CDash:Design

From KitwarePublic
Jump to navigationJump to search

< CDash Main Page

Time storage in DB

CDash stores all dates and time in GMT (also known as UTC) format. Therefore, when a build is submitted to CDash, a conversion is done from the current timezone to GMT. Some timezones are not currently solved by PHP and some other issues might happen, like Australian eastern timezone is expressed as EST which is the same as the American eastern time (EST), creating confusion.

As of CTest 2.6, the unix timestamp is now submitted as part of the XML submission. If present, CDash will use this time, instead of the date/timezone format. This should solve the problem stated above.

Test Timing

Added in CDash 1.0. CDash supports timing defects for tests. CDash keeps in the database a current weighted average of the mean and standard deviation for each test time for each build. In order to keep the computation as light as a process as possible, the following formula is used, involving only the previous build.

 newMean = (1-alpha)*oldMean + alpha*currentTime
 newSD = sqrt((1-alpha)*SD*SD + alpha*(currentTime-newMean)* (currentTime-newMean)

A test is defined as failing if it verifies the following:

 if previousSD < thresholdSD then previousSD = thresholdSD.
 if  currentTime > previousMean+multiplier*previousSD.

One can notice that alpha defines the current “window” for the computation. By default alpha is set to 0.3.

Daily Updates

Added in CDash 1.0, daily updates from the repository are stored in the database (instead of polling the CVS/SVN server every time the page was accessed.

The first build of the day triggers the daily updates from the SVN/CVS repository. If the webserver supports PHP_CURL then the request is done asynchronously using curl (calling the dailyupdatescurl.php page), otherwise the request is done synchronously and requires the client to wait until the request is done.

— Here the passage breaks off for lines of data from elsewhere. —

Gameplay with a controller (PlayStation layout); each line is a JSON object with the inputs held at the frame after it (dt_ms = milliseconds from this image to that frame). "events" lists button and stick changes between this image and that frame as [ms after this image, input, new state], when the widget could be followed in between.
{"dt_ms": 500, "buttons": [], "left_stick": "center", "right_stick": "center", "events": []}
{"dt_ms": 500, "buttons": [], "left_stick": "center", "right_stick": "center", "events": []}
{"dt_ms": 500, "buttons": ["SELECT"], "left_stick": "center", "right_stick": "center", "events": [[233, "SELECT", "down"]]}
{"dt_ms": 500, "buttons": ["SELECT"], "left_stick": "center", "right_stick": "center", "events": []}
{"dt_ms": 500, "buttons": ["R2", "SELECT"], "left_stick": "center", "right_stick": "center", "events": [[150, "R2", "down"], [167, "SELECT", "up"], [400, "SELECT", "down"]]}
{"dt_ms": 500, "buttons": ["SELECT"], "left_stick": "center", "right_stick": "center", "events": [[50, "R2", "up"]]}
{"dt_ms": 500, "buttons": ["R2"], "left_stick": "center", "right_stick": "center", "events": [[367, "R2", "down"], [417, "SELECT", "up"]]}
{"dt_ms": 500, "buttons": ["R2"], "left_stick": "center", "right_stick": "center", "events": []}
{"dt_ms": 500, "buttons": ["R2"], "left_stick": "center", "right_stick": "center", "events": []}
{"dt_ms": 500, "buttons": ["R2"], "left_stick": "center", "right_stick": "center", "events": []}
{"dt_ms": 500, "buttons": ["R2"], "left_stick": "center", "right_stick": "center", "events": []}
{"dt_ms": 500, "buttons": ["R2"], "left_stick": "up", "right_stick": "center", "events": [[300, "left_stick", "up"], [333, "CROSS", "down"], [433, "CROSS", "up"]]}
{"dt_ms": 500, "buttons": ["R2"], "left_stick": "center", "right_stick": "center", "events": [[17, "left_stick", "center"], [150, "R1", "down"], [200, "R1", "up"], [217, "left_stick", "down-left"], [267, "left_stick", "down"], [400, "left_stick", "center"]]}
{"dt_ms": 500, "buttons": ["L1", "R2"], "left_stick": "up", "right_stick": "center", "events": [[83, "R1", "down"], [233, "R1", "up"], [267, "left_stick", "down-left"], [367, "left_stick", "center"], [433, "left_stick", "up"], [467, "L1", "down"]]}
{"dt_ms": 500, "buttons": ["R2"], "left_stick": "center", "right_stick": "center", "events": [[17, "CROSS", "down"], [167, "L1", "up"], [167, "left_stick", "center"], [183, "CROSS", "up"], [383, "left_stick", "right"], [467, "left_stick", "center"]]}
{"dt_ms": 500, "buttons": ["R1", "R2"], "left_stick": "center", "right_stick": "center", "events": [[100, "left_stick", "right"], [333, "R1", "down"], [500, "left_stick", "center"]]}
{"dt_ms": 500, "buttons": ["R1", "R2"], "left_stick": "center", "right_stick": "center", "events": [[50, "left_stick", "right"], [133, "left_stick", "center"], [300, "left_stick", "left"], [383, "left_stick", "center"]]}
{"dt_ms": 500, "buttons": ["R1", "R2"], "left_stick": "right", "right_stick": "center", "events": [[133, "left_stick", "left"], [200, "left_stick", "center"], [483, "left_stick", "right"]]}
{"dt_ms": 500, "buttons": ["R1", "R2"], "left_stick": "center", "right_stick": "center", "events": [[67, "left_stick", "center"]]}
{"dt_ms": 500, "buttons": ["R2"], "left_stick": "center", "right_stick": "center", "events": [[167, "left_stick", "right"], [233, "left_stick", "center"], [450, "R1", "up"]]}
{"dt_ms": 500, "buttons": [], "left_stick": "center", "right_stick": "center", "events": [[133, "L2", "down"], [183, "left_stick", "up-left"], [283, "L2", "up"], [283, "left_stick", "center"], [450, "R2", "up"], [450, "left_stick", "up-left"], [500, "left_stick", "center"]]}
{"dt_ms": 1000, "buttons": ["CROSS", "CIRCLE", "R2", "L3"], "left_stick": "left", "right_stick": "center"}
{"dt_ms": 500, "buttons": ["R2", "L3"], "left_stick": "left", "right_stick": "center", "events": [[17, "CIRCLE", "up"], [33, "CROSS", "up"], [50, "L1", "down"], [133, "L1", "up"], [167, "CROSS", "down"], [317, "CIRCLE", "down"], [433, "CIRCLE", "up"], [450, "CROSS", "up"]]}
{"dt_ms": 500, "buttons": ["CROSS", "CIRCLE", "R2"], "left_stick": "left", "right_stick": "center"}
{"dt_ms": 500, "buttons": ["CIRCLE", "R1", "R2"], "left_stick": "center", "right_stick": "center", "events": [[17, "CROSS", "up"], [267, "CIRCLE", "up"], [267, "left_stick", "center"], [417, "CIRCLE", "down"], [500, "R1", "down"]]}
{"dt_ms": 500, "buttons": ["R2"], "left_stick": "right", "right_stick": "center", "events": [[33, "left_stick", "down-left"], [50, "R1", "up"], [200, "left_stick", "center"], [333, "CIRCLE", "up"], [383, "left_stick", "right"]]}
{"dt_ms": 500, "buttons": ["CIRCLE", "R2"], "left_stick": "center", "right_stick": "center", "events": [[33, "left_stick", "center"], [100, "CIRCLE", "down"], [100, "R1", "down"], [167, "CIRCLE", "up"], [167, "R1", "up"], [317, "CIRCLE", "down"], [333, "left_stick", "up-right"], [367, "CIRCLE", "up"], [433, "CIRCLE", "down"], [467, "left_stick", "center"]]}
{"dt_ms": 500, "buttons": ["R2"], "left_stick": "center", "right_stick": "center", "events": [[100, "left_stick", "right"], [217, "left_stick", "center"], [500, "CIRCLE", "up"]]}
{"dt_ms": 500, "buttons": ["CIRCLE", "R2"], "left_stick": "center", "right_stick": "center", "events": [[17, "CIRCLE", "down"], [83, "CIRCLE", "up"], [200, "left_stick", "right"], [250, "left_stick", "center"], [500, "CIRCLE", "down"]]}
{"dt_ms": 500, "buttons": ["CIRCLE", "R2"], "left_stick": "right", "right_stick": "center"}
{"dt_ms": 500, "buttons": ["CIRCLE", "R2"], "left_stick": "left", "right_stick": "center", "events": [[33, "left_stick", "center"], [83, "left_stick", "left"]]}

The SQL tables, dailyupdate and dailyupdatefile are used to store the nightly updates.

Map and Geolocation

CDash displays the current geolocation of a given site.

CDash uses the free service from hostip.info to get the geolocation from the IP address of the submitted builds. As a free service, it is not perfect and some IP addresses couldn't be resolved. This is also true for internal IP addresses. Curl support for PHP should be enabled on the webserver.

Every time, a build is submitted, CDash performs a cURL query to hostip.info and store the resulting geolocation in the database.

Graphs

CDash uses flot for the graphing library. Flot is a javascript graph library released under MIT License.

Flot currently doesn't support mouse over event, but it is a feature request on the flot library. As soon as the feature is added to flot, CDash will make use of it.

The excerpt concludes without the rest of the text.